Con sus casi 90 minutos de duración, sus cinco atípicos movimientos, su exorbitado contingente instrumental (“¡pongan tantas cuerdas como sea posible!” –ordenaba el compositor–), su incorporación, por primera vez en sus sinfonías, de la voz humana, y su misterioso programa descriptivo –Mahler lo destruyó después de la primera audición–, la Resurrección es un periplo a través de la muerte, la incertidumbre, el terror –atención al uso de la secuencia medieval del Dies Irae : Días de ira , parte del misal romano hasta 1970–, todo ello coronado por un final abigarrado, monumental, tan violentamente bello como una catedral gótica.

Después del primer movimiento – Ritos fúnebres –, Mahler estipula una pausa de cinco minutos: es una indicación que nadie acata. El oyente debe atravesar el valle de la muerte: marchas fúnebres y ominosas fanfarrias –literalmente, las siete trompetas del Apocalipsis– al lado de amables Ländler –versión popular del vals vienés–, tonadas tradicionales judías, autocitas de anteriores canciones ( Antonio de Padua predicando a los peces del ciclo El cuerno maravilloso del joven), fragorosos clímax orquestales, y luego también el silencio , ¡que es tan importante y tan mal observado en la música: Alfred Brendel señaló que las palabras listen y silent son anagramáticas: tienen las mismas letras: he ahí algo para meditar!

Mahler construye una inimaginable apoteosis con el texto de Friedrich Klopstock: “¡Levántate, sí, levántate ya, polvo mío, después de corto reposo!”. A lo cual añade sus propios versos: “¡Moriré para vivir!” Para la peroración final –¡gran coup de théâtre!–, el coro se pone de pie en pleno.

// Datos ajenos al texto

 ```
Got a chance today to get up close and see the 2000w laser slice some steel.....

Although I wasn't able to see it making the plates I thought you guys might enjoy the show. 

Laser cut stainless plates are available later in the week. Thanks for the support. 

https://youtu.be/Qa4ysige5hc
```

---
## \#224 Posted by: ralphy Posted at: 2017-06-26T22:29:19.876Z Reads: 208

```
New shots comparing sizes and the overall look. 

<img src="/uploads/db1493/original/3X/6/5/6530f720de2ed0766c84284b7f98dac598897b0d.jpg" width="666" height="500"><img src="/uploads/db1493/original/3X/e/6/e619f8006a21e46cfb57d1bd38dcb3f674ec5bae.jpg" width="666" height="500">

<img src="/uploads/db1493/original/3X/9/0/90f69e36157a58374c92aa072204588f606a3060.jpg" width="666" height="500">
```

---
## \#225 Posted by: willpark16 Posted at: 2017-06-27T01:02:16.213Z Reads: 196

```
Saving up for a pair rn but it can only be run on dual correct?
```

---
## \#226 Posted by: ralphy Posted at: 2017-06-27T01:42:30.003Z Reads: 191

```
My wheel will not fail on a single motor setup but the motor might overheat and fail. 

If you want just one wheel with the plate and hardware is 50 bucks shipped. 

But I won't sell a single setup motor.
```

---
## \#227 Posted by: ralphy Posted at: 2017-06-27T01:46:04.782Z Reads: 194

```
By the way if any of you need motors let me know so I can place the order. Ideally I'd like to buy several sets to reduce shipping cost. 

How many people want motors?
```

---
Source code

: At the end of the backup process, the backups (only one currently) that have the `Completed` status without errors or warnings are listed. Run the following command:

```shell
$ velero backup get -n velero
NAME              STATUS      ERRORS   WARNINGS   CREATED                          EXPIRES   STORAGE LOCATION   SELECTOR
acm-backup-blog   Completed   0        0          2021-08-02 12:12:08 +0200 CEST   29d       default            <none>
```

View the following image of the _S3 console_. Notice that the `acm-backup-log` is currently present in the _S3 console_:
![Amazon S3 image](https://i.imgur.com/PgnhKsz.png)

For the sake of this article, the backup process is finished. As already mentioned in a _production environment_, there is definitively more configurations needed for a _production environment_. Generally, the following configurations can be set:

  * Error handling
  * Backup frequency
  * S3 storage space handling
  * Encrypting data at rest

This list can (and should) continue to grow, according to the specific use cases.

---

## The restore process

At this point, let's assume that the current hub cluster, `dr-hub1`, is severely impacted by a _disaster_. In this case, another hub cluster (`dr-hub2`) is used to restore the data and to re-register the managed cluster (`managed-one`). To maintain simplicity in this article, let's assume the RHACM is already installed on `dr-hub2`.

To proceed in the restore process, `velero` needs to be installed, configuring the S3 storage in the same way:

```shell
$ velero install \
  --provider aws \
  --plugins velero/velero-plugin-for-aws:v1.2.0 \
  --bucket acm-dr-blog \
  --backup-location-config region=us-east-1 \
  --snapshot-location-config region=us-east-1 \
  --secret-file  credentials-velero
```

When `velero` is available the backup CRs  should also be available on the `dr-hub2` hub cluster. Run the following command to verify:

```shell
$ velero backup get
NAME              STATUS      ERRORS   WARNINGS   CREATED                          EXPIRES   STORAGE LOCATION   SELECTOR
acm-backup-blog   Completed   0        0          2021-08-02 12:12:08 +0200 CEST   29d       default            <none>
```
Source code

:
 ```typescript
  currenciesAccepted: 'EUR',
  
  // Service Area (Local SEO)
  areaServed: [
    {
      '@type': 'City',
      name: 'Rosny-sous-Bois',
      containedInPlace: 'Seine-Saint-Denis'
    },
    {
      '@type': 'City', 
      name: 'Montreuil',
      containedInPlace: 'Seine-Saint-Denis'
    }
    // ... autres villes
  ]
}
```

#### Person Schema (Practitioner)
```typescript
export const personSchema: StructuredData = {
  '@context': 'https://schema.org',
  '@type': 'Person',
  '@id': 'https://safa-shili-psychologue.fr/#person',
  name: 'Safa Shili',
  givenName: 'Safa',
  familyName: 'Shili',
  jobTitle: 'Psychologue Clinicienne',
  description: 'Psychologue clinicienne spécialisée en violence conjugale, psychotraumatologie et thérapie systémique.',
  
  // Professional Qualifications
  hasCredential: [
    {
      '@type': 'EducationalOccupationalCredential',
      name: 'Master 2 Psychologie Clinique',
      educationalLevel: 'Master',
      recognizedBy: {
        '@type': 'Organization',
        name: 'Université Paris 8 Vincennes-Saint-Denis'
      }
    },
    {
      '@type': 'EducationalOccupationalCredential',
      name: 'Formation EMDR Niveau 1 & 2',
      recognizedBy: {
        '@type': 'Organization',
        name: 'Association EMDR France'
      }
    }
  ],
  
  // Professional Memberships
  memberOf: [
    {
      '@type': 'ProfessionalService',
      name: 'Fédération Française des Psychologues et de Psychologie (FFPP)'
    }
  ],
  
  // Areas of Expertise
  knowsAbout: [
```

Corolario majestuoso, y coda a cargo de la orquesta: Mahler usó campanas de iglesia (quería un sonido desafinado y acústicamente acumulativo, y no las académicas campanas tubulares). Pienso en nuestro gran Quevedo: “¡Polvo seré, más polvo enamorado!”

La cima del gozo

Con esta sinfonía, Mahler le puso música a su propia entrada en el Paraíso.

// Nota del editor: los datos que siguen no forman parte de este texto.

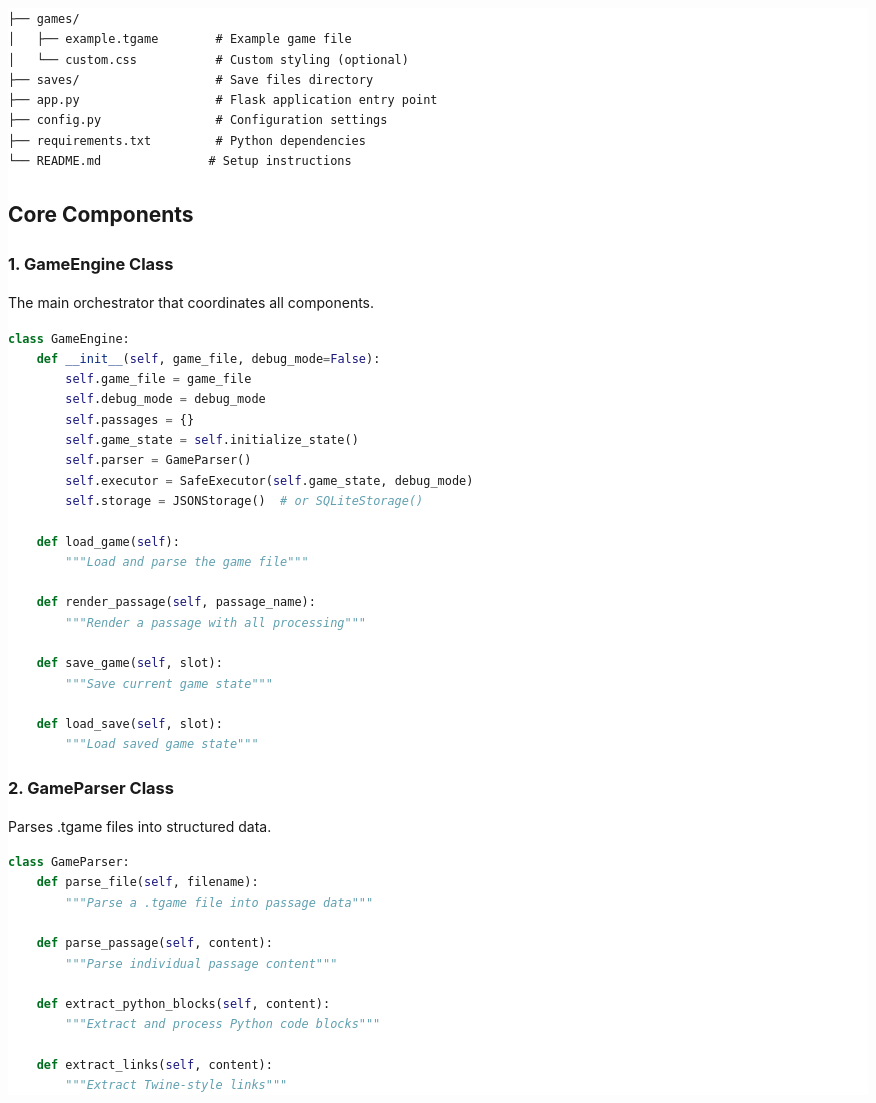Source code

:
 ```
├── games/
│   ├── example.tgame        # Example game file
│   └── custom.css           # Custom styling (optional)
├── saves/                   # Save files directory
├── app.py                   # Flask application entry point
├── config.py                # Configuration settings
├── requirements.txt         # Python dependencies
└── README.md               # Setup instructions
```

## Core Components

### 1. GameEngine Class
The main orchestrator that coordinates all components.

```python
class GameEngine:
    def __init__(self, game_file, debug_mode=False):
        self.game_file = game_file
        self.debug_mode = debug_mode
        self.passages = {}
        self.game_state = self.initialize_state()
        self.parser = GameParser()
        self.executor = SafeExecutor(self.game_state, debug_mode)
        self.storage = JSONStorage()  # or SQLiteStorage()
        
    def load_game(self):
        """Load and parse the game file"""
        
    def render_passage(self, passage_name):
        """Render a passage with all processing"""
        
    def save_game(self, slot):
        """Save current game state"""
        
    def load_save(self, slot):
        """Load saved game state"""
```

### 2. GameParser Class
Parses .tgame files into structured data.

```python
class GameParser:
    def parse_file(self, filename):
        """Parse a .tgame file into passage data"""
        
    def parse_passage(self, content):
        """Parse individual passage content"""
        
    def extract_python_blocks(self, content):
        """Extract and process Python code blocks"""
        
    def extract_links(self, content):
        """Extract Twine-style links"""
```
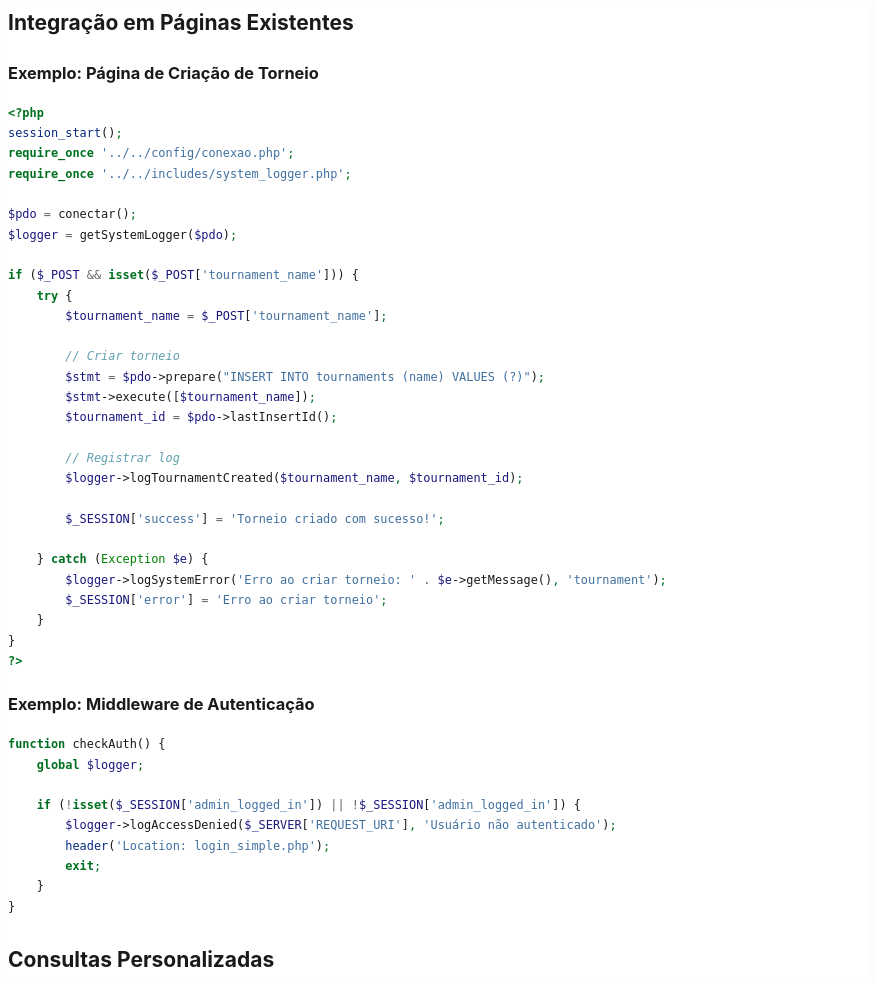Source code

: ## Integração em Páginas Existentes

### Exemplo: Página de Criação de Torneio

```php
<?php
session_start();
require_once '../../config/conexao.php';
require_once '../../includes/system_logger.php';

$pdo = conectar();
$logger = getSystemLogger($pdo);

if ($_POST && isset($_POST['tournament_name'])) {
    try {
        $tournament_name = $_POST['tournament_name'];
        
        // Criar torneio
        $stmt = $pdo->prepare("INSERT INTO tournaments (name) VALUES (?)");
        $stmt->execute([$tournament_name]);
        $tournament_id = $pdo->lastInsertId();
        
        // Registrar log
        $logger->logTournamentCreated($tournament_name, $tournament_id);
        
        $_SESSION['success'] = 'Torneio criado com sucesso!';
        
    } catch (Exception $e) {
        $logger->logSystemError('Erro ao criar torneio: ' . $e->getMessage(), 'tournament');
        $_SESSION['error'] = 'Erro ao criar torneio';
    }
}
?>
```

### Exemplo: Middleware de Autenticação

```php
function checkAuth() {
    global $logger;
    
    if (!isset($_SESSION['admin_logged_in']) || !$_SESSION['admin_logged_in']) {
        $logger->logAccessDenied($_SERVER['REQUEST_URI'], 'Usuário não autenticado');
        header('Location: login_simple.php');
        exit;
    }
}
```

## Consultas Personalizadas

¡Qué poder, qué lujo, qué divina locura! En diversos escritos declara creer en el Purgatorio, y suscribe en lo esencial a la escatología cristiana. Compuesta entre 1888 y 1894, la pieza es una hierofanía (una revelación de lo sacro) y, como tal, música religiosa. Si Mahler nunca escribió misas, te deums o réquiems, ello se debe a que todo eso está, de facto, en sus sinfonías.

Mahler se asoma al Gran Silencio, y comparte con nosotros sus visiones. Termino con un testimonio personal: música como esta ha hecho más por mi fe que todas las misas a las que he asistido en mi vida. La música de Mahler es inherentemente religiosa. Una liturgia de la belleza y la fraternidad.

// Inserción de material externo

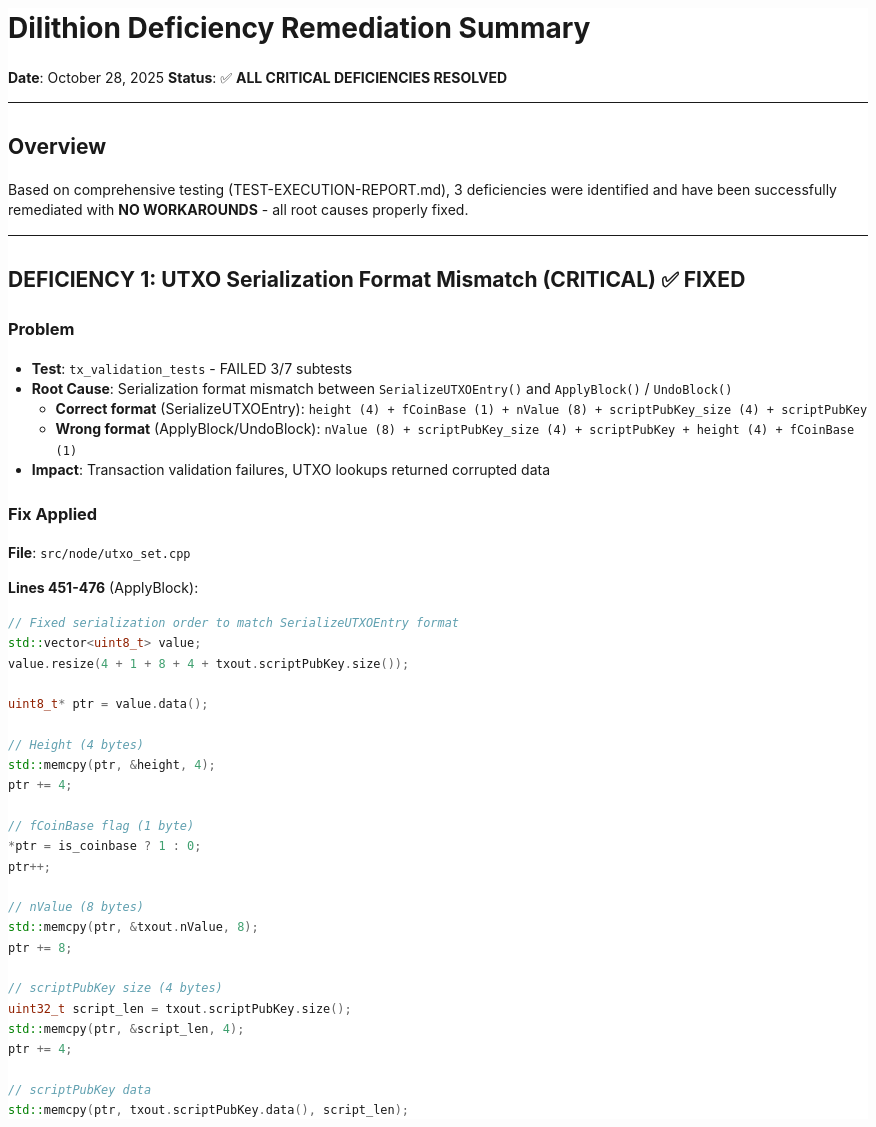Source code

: # Dilithion Deficiency Remediation Summary

**Date**: October 28, 2025
**Status**: ✅ **ALL CRITICAL DEFICIENCIES RESOLVED**

---

## Overview

Based on comprehensive testing (TEST-EXECUTION-REPORT.md), 3 deficiencies were identified and have been successfully remediated with **NO WORKAROUNDS** - all root causes properly fixed.

---

## DEFICIENCY 1: UTXO Serialization Format Mismatch (CRITICAL) ✅ FIXED

### Problem
- **Test**: `tx_validation_tests` - FAILED 3/7 subtests
- **Root Cause**: Serialization format mismatch between `SerializeUTXOEntry()` and `ApplyBlock()` / `UndoBlock()`
  - **Correct format** (SerializeUTXOEntry): `height (4) + fCoinBase (1) + nValue (8) + scriptPubKey_size (4) + scriptPubKey`
  - **Wrong format** (ApplyBlock/UndoBlock): `nValue (8) + scriptPubKey_size (4) + scriptPubKey + height (4) + fCoinBase (1)`
- **Impact**: Transaction validation failures, UTXO lookups returned corrupted data

### Fix Applied
**File**: `src/node/utxo_set.cpp`

**Lines 451-476** (ApplyBlock):
```cpp
// Fixed serialization order to match SerializeUTXOEntry format
std::vector<uint8_t> value;
value.resize(4 + 1 + 8 + 4 + txout.scriptPubKey.size());

uint8_t* ptr = value.data();

// Height (4 bytes)
std::memcpy(ptr, &height, 4);
ptr += 4;

// fCoinBase flag (1 byte)
*ptr = is_coinbase ? 1 : 0;
ptr++;

// nValue (8 bytes)
std::memcpy(ptr, &txout.nValue, 8);
ptr += 8;

// scriptPubKey size (4 bytes)
uint32_t script_len = txout.scriptPubKey.size();
std::memcpy(ptr, &script_len, 4);
ptr += 4;

// scriptPubKey data
std::memcpy(ptr, txout.scriptPubKey.data(), script_len);
```
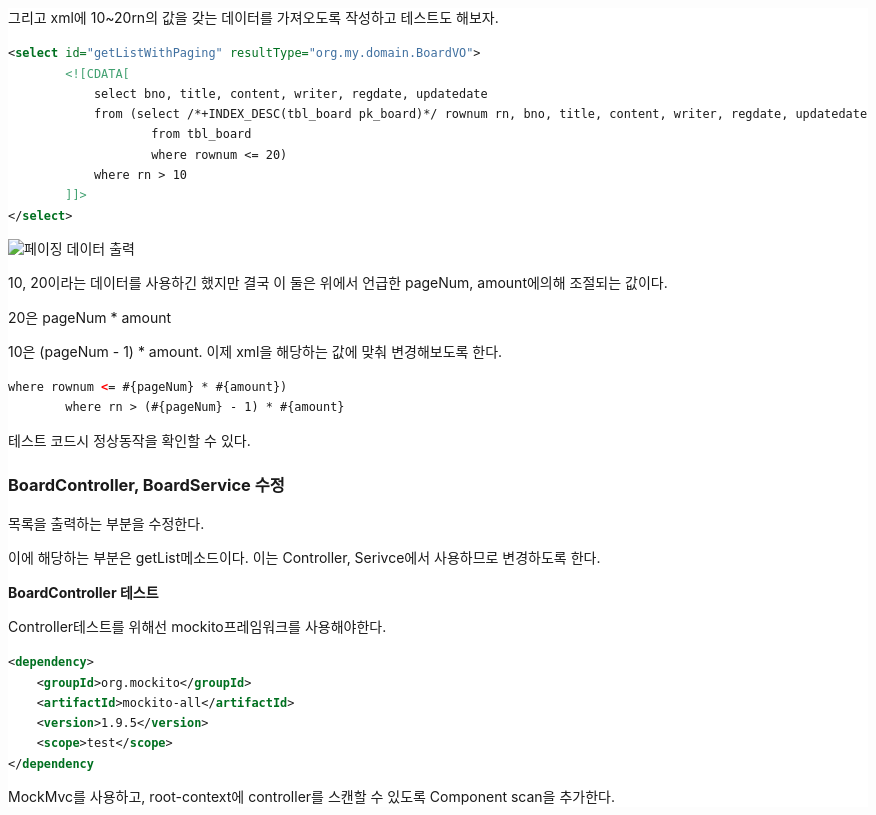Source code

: 그리고 xml에 10~20rn의 값을 갖는 데이터를 가져오도록 작성하고 테스트도 해보자.



```xml
<select id="getListWithPaging" resultType="org.my.domain.BoardVO">
		<![CDATA[
			select bno, title, content, writer, regdate, updatedate
			from (select /*+INDEX_DESC(tbl_board pk_board)*/ rownum rn, bno, title, content, writer, regdate, updatedate
					from tbl_board
					where rownum <= 20)
			where rn > 10
		]]>
</select>
```

![페이징 데이터 출력](https://user-images.githubusercontent.com/55486644/82751969-f61f0d80-9df5-11ea-81b9-200827a4823c.JPG)



10, 20이라는 데이터를 사용하긴 했지만 결국 이 둘은 위에서 언급한 pageNum, amount에의해 조절되는 값이다.

20은 pageNum * amount

10은 (pageNum - 1) * amount. 이제 xml을 해당하는 값에 맞춰 변경해보도록 한다.

```xml
where rownum <= #{pageNum} * #{amount})
		where rn > (#{pageNum} - 1) * #{amount}
```

테스트 코드시 정상동작을 확인할 수 있다.





### BoardController, BoardService 수정

목록을 출력하는 부분을 수정한다.

이에 해당하는 부분은 getList메소드이다. 이는 Controller, Serivce에서 사용하므로 변경하도록 한다.



**BoardController 테스트**

Controller테스트를 위해선 mockito프레임워크를 사용해야한다.

```xml
<dependency>
    <groupId>org.mockito</groupId>
    <artifactId>mockito-all</artifactId>
    <version>1.9.5</version>
    <scope>test</scope>
</dependency
```



MockMvc를 사용하고, root-context에 controller를 스캔할 수 있도록 Component scan을 추가한다.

Como un avezado alquimista, Mahler transmutaba el dolor en oro poético, en oro musical, en oro que fuese –para citar a León Felipe– “moneda contante y sonante para comprar un día las estrellas”

Conciertos gratuitos en Santo Domingo

La Orquesta Sinfónica Nacional interpretará la Sinfonía N.° 2 Resurrección , de Gustav Mahler, en el VI Concierto de la Temporada Oficial. Los conciertos serán viernes 30 de junio, a las 8 p. m., y domingo 2 de julio, a la 1 p. m., en la basílica de Santo Domingo de Heredia. La entrada es gratuita.

Estos conciertos serán dirigidos por el titular Carl St. Clair y tendrá como cantantes invitadas a Mary Wilson (soprano), Margaret Lattimore, ( mezzosoprano ) y al Coro Sinfónico Nacional.